Ensuite : le film est plutôt bien foutu en termes d’action, de rythme et de spectacle. Effets visuels solides, quelques bastons qui ont de la tronche. Puis il y a ces décors, et au-delà de ça, toute la faune et la flore de cette nouvelle planète aux décors impressionnants. On mentionnera aussi le travail sur le maquillage du Predator : c’est propre, c’est pratique, ça respire le latex et les prothèses. On est loin d’un amas de CGI moches, et ça, ça fait plaisir. Même si, soyons honnêtes, il a l’air beaucoup moins menaçant que ses ancêtres. Presque sympa le mec… Enfin, Elle Fanning, dans ce qu’on lui demande de jouer, s’en tire bien dans un double rôle convenu certes, mais pas dégueu.
« Comédie buddy-movie avec un Predator victime de ses traumas »
Mais voilà, rien de tout ça ne suffira à effacer la gigantesque trahison faite à l’univers. Si l’idée d’explorer un Predator en profondeur, histoire d’en faire autre chose qu’une machine à dépecer des humains, pouvait sembler intéressante, il ne fallait pas non plus tomber dans le gouffre du « petit être sensible abîmé par ses traumas familiaux ». Parce que là, franchement, fallait oser.

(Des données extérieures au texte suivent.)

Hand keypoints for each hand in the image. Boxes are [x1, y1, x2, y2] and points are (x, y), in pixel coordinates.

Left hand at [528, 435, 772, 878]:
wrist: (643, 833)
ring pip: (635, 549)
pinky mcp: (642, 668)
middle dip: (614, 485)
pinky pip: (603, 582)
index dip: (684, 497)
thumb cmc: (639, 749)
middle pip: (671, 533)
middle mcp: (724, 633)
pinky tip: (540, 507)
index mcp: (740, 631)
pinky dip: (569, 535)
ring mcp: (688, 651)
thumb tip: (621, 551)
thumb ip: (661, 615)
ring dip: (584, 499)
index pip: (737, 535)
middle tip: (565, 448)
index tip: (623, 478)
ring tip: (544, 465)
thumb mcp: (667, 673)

Et ils ont osé. « Predator : Badlands« , c’est le récit d’une émancipation. C’est l’histoire d’un gentil Predator, abîmé, plein de colère, qui, grâce à une rencontre totalement imprévue, s’apaise. Les traumas deviennent des cicatrices. Une famille trouvée remplace celle du sang. Et ensemble, ils décident de partir, main dans la main, pour botter le cul à la Weyland-Yutani, façon nouveaux « … Gardiens de la Galaxie« . Oui, oui, on en est là.

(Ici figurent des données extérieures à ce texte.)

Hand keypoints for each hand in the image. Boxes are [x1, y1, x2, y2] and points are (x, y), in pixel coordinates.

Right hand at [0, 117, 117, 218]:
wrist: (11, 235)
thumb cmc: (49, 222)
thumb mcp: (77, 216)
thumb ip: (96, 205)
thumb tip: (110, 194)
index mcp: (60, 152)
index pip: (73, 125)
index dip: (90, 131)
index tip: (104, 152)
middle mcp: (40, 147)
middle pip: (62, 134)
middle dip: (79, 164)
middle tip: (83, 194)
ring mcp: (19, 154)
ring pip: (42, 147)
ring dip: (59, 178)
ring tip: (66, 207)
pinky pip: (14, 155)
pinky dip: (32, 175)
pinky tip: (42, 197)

Et comme si ce n’était pas assez, notre petit chasseur s’ouvre aux autres comme une huître trop cuite. Alors, pour enrichir cette relation naissante, il fait des blagues. Oui, on a le droit à un Predator qui fait des blagues. Celle-là, honnêtement, personne ne l’avait vue venir. Pas même les fans les plus ouverts d’esprit. On reste là, médusé, à ne pas trop savoir ce qu’on regarde. Émancipation adolescente ? Road trip initiatique ? Comédie buddy-movie avec un Predator victime de ses traumas et une synthétique curieuse du monde qui l’entoure ? C’est compliqué. Très compliqué. Comment on a pu livrer ça ? Et c’est vraiment dommage, parce que derrière cette aberration scénaristique, Dan Trachtenberg a de vraies qualités. Sa mise en scène est bonne, il sait tenir un décor, dynamiser une scène, rendre un combat lisible.

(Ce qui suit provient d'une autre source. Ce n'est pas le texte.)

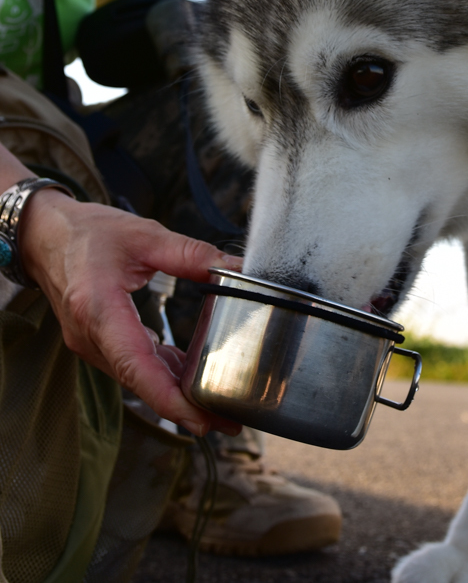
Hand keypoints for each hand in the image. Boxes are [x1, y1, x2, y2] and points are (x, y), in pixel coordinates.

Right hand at [20, 188, 242, 436]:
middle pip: (141, 381)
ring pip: (138, 378)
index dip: (168, 398)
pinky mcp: (98, 342)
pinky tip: (192, 378)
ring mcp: (92, 343)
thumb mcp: (145, 236)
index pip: (135, 366)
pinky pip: (133, 365)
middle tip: (229, 421)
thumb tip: (235, 268)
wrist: (45, 236)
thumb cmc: (88, 233)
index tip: (199, 418)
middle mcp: (91, 336)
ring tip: (219, 409)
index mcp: (99, 309)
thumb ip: (191, 255)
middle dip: (183, 405)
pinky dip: (162, 373)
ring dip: (175, 393)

Peut-être que le vrai problème, finalement, c’est que le film s’appelle « Predator ». Parce qu’avec un autre titre, un autre design de monstre, un autre univers, pourquoi pas. Mais là, on parle d’une créature mythique, reine des chasseurs, silhouette terrifiante et insaisissable. Et on nous la transforme en ado en quête de développement personnel, qui découvre l’amitié et la puissance du vivre ensemble. Hollywood, vraiment… parfois, il faut lâcher les licences et aller se coucher.